CHAVEZ TRENUJE BEZ ROACHA

Leszek Dudek, boxingscene.com

2011-08-15

Podczas przygotowań do pierwszej obrony tytułu Julio Cesar Chavez Jr. (43-0-1, 30 KO) nie skorzysta z pomocy Freddiego Roacha. Słynny szkoleniowiec będzie w tym czasie zajęty trenowaniem Manny'ego Pacquiao (53-3-2, 38 KO), który 12 listopada po raz trzeci zmierzy się z Juanem Manuelem Marquezem (53-5-1, 39 KO).

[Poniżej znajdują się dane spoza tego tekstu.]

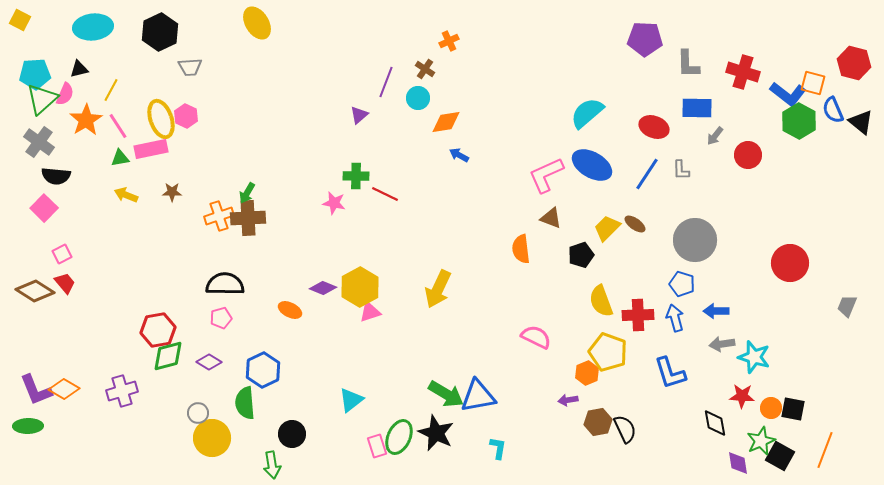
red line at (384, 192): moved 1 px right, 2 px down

Syn meksykańskiej legendy boksu najprawdopodobniej zatrudni byłego mistrza świata Jose Luisa Lopeza oraz przez cały czas będzie pod opieką Alexa Arizy. Roach dołączy do teamu dopiero przed samą walką i stanie w narożniku młodego Chaveza, który 17 września zaboksuje z Ronaldem Hearnsem (26-2, 20 KO).

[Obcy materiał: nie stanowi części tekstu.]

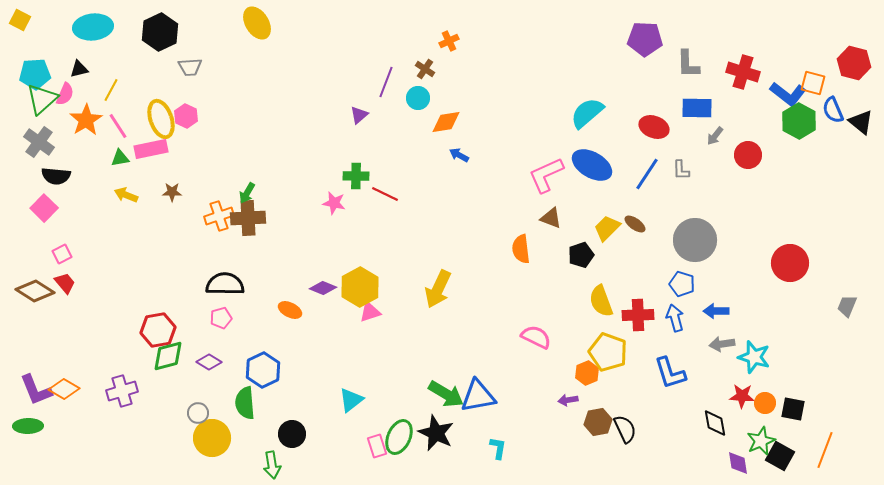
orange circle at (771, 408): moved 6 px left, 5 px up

- Alex Ariza będzie ze mną przez cały obóz przygotowawczy, a Freddie Roach dołączy tuż przed walką - oświadczył 25-letni Junior. - Mam nadzieję, że nieobecność trenera nie wpłynie negatywnie na mój występ. Do obozu dołączy jeszcze dwóch, a może trzech ludzi, których będą mi pomagać. Chcę mieć przy sobie Jose Luisa Lopeza, który może okazać się bardzo przydatny. To idealne rozwiązanie tej kłopotliwej sytuacji.